Clearly Ayana must have been expending energy in this classroom determining what she could and could not say to this white teacher whom she loved and trusted. And this is an instance that Paley was aware of. In how may other situations in this class did Ayana and other black children have to spend time and energy working out the complexities of what was appropriate for a non-black audience?

By contrast, I recall the easiness with which Marti, in my opening vignette, could bring up race with me and the ease with which I could slip into our comfortable way of interacting. I also recall my understanding, appreciation, and suppressed laughterand my white co-teacher’s shock and hurt until we discussed the incident—when Doris, in perfect imitation of older black women, put her hands on her hips as my co-teacher was leading her to the “time-out” chair: Doris said, “You better take your hands off my clothes. People’s mamas have to pay for their clothes!”

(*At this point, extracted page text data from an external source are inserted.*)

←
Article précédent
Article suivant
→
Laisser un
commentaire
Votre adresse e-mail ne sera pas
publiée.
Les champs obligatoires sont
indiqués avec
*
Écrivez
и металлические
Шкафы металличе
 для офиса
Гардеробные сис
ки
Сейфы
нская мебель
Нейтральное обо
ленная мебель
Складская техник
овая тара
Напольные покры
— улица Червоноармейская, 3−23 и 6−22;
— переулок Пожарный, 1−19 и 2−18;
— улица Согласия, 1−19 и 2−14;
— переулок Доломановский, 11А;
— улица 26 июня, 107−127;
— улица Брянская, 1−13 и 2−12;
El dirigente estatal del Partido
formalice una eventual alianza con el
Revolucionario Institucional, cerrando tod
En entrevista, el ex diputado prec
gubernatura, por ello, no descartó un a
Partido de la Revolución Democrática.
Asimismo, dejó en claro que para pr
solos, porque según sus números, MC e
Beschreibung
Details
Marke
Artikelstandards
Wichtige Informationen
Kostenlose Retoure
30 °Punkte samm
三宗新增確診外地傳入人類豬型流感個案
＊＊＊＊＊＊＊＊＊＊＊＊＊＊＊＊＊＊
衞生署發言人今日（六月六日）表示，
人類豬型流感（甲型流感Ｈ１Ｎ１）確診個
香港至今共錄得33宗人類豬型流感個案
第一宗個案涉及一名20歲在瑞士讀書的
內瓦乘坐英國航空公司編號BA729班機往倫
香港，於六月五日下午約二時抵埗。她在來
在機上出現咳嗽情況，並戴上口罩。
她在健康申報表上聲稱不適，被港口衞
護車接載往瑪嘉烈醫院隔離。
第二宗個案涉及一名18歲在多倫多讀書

My own daughter is not yet two years old, but of course I have begun to think about what kind of school environment I want for her. After spending hours searching for black-oriented books and taking a brown felt-tip pen to white toy figures, I do not want her to come home, like many of my friends’ children who have attended predominantly white preschools and kindergartens, and say that she’s ugly because she’s brown or that she wants long blond hair and blue eyes. I don’t want her to spend much of her thinking power trying to figure out what she should or shouldn’t say to a white teacher. In other words, when she is five years old, I want her to be nourished and nurtured as she would be at home. I don’t want her to feel alien or different. I want her to believe that she and people who look like her are gorgeous, smart, and in charge of things. I strongly want her to be in an African-American environment. There will be time later to learn about differences, to learn to struggle in a sometimes hostile environment. But when she’s five, I don’t want her too far from home.

Paley praises the integrated kindergarten environment. But she does not have to worry about being a minority of color. In fact, she declined an offer to teach in an inner-city school because she didn’t think she could handle being in the minority again, as she felt she had been in the South. Should we inflict such difficult status on our five-year-olds?

Lisa D. Delpit is a senior associate in the Institute for Urban Research at Morgan State University. This year she was awarded a MacArthur Foundation fellowship.